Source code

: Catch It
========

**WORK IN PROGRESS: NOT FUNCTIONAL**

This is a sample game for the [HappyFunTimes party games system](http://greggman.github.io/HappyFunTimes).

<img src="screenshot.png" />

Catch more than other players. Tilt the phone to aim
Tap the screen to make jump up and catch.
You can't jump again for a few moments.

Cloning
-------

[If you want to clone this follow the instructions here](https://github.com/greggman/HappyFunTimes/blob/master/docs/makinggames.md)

▶ Problem statement
Reproduce every record above line for line, without changing a single character.

▶ Task solution
Source code

: Catch It
========

**WORK IN PROGRESS: NOT FUNCTIONAL**

This is a sample game for the [HappyFunTimes party games system](http://greggman.github.io/HappyFunTimes).

<img src="screenshot.png" />

Catch more than other players. Tilt the phone to aim
Tap the screen to make jump up and catch.
You can't jump again for a few moments.

Cloning
-------

[If you want to clone this follow the instructions here](https://github.com/greggman/HappyFunTimes/blob/master/docs/makinggames.md)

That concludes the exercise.